Official Taxpayer Help Resources and Safe Starting Points
A practical taxpayer self-help resource page that routes readers to IRS, USA.gov, Taxpayer Advocate Service and state tax agencies.
This resources page helps readers find the right official starting point. It should not replace agency instructions, tax software, professional advice or official account notices.
On this page
Start Here by Task
| Task | Best official starting point | Prepare before you click |
|---|---|---|
| File federal taxes | IRS How to File | W-2, 1099s, prior return, filing status, deductions and credits. |
| Find forms | IRS Forms & Instructions | Form number, tax year and whether you need instructions or publication. |
| State taxes | USA.gov State Taxes | State, tax type, filing year, account/refund/payment details. |
| State agency directory | FTA Tax Agencies Directory | State and task: income tax, sales tax, business tax, refund or payment. |
Federal IRS and USA.gov Resources
For federal tax actions, IRS.gov and USA.gov are the safer starting points. IRS.gov provides official federal tax forms, instructions and filing guidance. USA.gov provides plain-English government navigation for federal and state tax topics.
- IRS.gov homepage for federal tax information.
- IRS Forms, Instructions and Publications for current and prior-year tax forms.
- IRS How to File for the step-by-step filing series.
- USA.gov Taxes for official tax navigation.
State Tax Agency Lookup
State tax agencies have different names. A “Department of Revenue” search may lead to a Department of Taxation, Department of Finance, Comptroller, Treasury, Franchise Tax Board, Tax Commission or Revenue Services agency depending on the state.
The Federation of Tax Administrators state tax agency directory is useful for locating official state tax agency websites, but final action should happen on the official state agency page for your state and task.
Taxpayer Advocate Service
The Taxpayer Advocate Service is an independent organization within the IRS that helps taxpayers resolve problems and recommends changes. It can be useful when you are having tax problems and normal IRS channels have not resolved the issue.
- Open the Taxpayer Advocate Service website.
- Contact TAS if you need assistance with an unresolved IRS issue.
- Review taxpayer rights before responding to serious IRS issues.
Business Taxpayer Help
Business taxpayers should be extra careful because state and federal responsibilities can overlap. Sales tax, employer withholding, corporate income/franchise tax, unemployment tax, reseller certificates and local business taxes may involve different agencies.
- Identify your business task. Registration, filing, payment, sales tax, withholding, certificate, closure or notice response.
- Find the official state agency. Use the official state revenue/tax department and avoid third-party “registration” lookalikes.
- Prepare entity details. Legal name, FEIN, responsible party, address, business type, NAICS, start date and tax period.

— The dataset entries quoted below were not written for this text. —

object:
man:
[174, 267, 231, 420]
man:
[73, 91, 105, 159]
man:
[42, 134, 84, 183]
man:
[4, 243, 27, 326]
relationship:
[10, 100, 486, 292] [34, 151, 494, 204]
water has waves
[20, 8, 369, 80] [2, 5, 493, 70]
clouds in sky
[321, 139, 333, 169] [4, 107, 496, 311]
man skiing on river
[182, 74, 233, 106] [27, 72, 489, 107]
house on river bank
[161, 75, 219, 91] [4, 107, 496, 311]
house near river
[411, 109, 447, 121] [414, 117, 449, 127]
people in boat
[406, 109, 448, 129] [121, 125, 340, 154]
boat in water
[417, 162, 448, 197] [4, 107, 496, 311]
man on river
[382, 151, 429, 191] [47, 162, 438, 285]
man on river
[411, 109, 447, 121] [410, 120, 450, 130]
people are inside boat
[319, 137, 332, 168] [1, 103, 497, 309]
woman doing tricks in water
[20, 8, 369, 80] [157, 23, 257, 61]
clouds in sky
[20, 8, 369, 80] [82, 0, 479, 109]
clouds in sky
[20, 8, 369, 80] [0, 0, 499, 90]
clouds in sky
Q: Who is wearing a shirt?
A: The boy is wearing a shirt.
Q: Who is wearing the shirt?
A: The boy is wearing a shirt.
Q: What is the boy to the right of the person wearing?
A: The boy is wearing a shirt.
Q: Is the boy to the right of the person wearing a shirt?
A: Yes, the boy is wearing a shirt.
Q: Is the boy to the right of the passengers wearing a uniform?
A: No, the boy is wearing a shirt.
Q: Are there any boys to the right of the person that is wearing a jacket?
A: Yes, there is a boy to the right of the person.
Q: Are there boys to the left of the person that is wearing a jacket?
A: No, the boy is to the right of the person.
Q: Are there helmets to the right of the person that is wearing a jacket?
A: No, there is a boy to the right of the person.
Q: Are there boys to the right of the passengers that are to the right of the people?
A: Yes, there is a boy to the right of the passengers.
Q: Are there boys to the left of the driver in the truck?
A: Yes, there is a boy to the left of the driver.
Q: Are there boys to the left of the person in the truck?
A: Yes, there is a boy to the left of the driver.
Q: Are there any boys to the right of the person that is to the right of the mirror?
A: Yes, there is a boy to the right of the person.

- Save proof. Keep confirmation numbers, PDF receipts and portal messages.
If You Received a Tax Notice
Do not ignore a tax notice, but do not panic or pay through a link in an email without verifying it. Use the official agency website or phone number printed on a verified notice, and compare it with the agency’s official contact page.
- Read the notice number, tax year and response deadline.
- Verify the agency and contact details on the official website.
- Gather return copies, payment receipts and supporting documents.
- Use official appeal, protest or response instructions.
- Contact a qualified professional for audits, large balances, penalties or legal deadlines.
Tax Scam Safety Checklist
- Never enter SSN, ITIN, bank information or tax account details on a site you cannot verify.
- Be cautious of “guaranteed refund,” “remove all tax debt,” and “official payment” ads.
- Government agencies generally do not ask for gift cards, crypto or wire transfers.
- Save confirmation numbers after any official payment.
- When in doubt, start from IRS.gov, USA.gov, FTA directory or your state agency’s official home page.
Use This Page as a Safe Starting Point
Find the official source first, then complete sensitive tasks only on the official agency website.